街角を歩く 松任駅裏周辺
平成24年(2012年)6月16日 石川医報 第1517号
「街角を歩く」・・何とロマンチックな響きだろう。行った事もないフランス、それもパリの街角が浮かんでくる。誰とかは分からぬが、腕を組んで雨に濡れた歩道をゆっくりと踏みしめるように歩いている。当然会話はフランス語だ。行った事もないのに浮かんでくるのは何故だ? 欧州の古い町並みに憧れているからだろう。

24年前、開業のために小立野から松任駅裏に転居した。知り合いの不動産屋が選んでくれた土地は、駅から歩いて15分、閑静な農地、点在する農家が途切れる田圃の真ん中であった。粘土質の田圃を潰して土砂を入れ300坪が用意された。100坪は親戚が購入予定だった。親戚は出来上がった土地を見学に来て、余りの辺鄙さに購入を辞退した。仕方なく100坪余計に購入する羽目になった。半年余りで出来上がった我が城は、田圃の中の砂上ではなく粘土上の楼閣に見える平屋である。つまり設計士のアドバイスで医院部分は二階屋ではないが屋根を高くして見栄えを良くしたのだ。2世帯住宅も考慮してトイレは合わせて五つ。お陰で以前のような朝のトイレ合戦は無くなったが、全て予算に跳ね返った。

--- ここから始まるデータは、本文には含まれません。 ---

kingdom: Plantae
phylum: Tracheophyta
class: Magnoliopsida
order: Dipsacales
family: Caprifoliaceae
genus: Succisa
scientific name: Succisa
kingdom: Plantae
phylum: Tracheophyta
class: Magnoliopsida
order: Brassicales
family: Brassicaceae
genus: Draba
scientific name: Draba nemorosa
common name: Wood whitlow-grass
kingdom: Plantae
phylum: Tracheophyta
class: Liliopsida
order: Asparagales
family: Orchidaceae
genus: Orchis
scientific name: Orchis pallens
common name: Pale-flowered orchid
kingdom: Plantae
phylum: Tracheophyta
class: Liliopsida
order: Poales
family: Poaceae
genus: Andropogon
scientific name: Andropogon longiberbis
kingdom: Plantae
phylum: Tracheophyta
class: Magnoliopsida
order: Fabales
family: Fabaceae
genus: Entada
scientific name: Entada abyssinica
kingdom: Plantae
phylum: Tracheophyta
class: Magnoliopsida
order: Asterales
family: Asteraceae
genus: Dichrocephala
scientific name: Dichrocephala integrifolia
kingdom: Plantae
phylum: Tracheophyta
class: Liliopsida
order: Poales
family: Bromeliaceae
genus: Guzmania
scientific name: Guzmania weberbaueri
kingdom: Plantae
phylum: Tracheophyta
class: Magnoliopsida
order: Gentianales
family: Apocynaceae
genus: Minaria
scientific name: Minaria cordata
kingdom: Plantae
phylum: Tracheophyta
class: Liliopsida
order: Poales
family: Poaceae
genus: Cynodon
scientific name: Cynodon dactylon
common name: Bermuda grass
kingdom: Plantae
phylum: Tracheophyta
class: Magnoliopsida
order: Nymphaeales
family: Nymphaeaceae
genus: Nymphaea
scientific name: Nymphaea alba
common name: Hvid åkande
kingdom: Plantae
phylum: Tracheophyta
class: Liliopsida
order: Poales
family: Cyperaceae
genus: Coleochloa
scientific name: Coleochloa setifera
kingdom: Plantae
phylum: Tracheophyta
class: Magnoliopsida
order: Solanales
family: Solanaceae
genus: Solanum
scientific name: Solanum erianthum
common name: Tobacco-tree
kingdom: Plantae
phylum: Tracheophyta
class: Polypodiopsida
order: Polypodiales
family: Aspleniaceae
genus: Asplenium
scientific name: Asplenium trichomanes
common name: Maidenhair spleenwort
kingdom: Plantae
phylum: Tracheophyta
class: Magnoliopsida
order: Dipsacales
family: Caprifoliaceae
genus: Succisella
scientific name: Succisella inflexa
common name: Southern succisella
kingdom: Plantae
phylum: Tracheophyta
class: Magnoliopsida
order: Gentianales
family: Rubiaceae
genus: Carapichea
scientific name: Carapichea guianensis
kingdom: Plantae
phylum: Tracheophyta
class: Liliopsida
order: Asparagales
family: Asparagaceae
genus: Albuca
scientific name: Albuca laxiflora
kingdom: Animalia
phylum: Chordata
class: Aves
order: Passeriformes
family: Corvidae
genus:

平成元年4月24日開業。医院の賑わいもなく、不安な日々を送りながら夜は犬を連れて「農道を歩く」。年ごとに付近に住宅が増えた。ある先輩は言った「小児科で開業するなら周囲にアパートがある場所が良い」と。その時はただ聞いていたが、その意味を噛み締めた。豪邸には、既に風邪を引きやすい赤ちゃんはいないのだ。開業医は運動不足である。次第に体重が増えた。また、我が持病「不眠症」(後に「むずむず足症候群」と判明)も佳境に入り、眠気を催すための深夜ウォーキングが始まった。ある夜、小雨の中を黄色い雨合羽を着て歩いていると、警邏中の警官ペアに遭遇した。若めの警官が足早で近寄って来る格好を見せたが、別の警官がその行動を押し止めた。不審者への職務質問を覚悟していたが何事もなくすれ違った。暗い街灯で人相も分からないのに職務質問をしなかったのは何故か。胸の高鳴りを感じながら考えた。身長から子どもと判断したのか。それならば余計不審のはずだ。いつしか小雨もやみ星が煌めいている。転居したての時はその星の多さに感動し、近くの牛小屋からの声や、風邪と共に鼻孔をくすぐる糞臭に足早に退散した。しかし、それにもいつしか慣れた。ハッと思いついた。私の着ていた黄色い雨合羽が原因なのではないか。不審者が夜道で目立つ黄色い合羽など着るはずがない。ベテラン警官のその判断の確かさ(?)に納得がいった。あくまでも予測なので自分勝手な納得ではある。

最近は、街角がふえ、農道は押しやられている。カエルの鳴き声も力ない。「診療をやめると、ボケるわよ」と家内は宣った。医師の診断力は、年令と共に低下すると考える。

経験は積むがその経験も古くなる。新しい知識への意欲が下がる。ベテラン警官とどう違うか。犯人は捕まらなければ迷宮入り。癌は見つからなければ死に至る。どちらも危険きわまりなしか。そんなことを考えながら今日も、ほぼ同い年の二代目老犬の振り絞る力に抵抗しながらパリの街角ならぬ「農道を歩く」。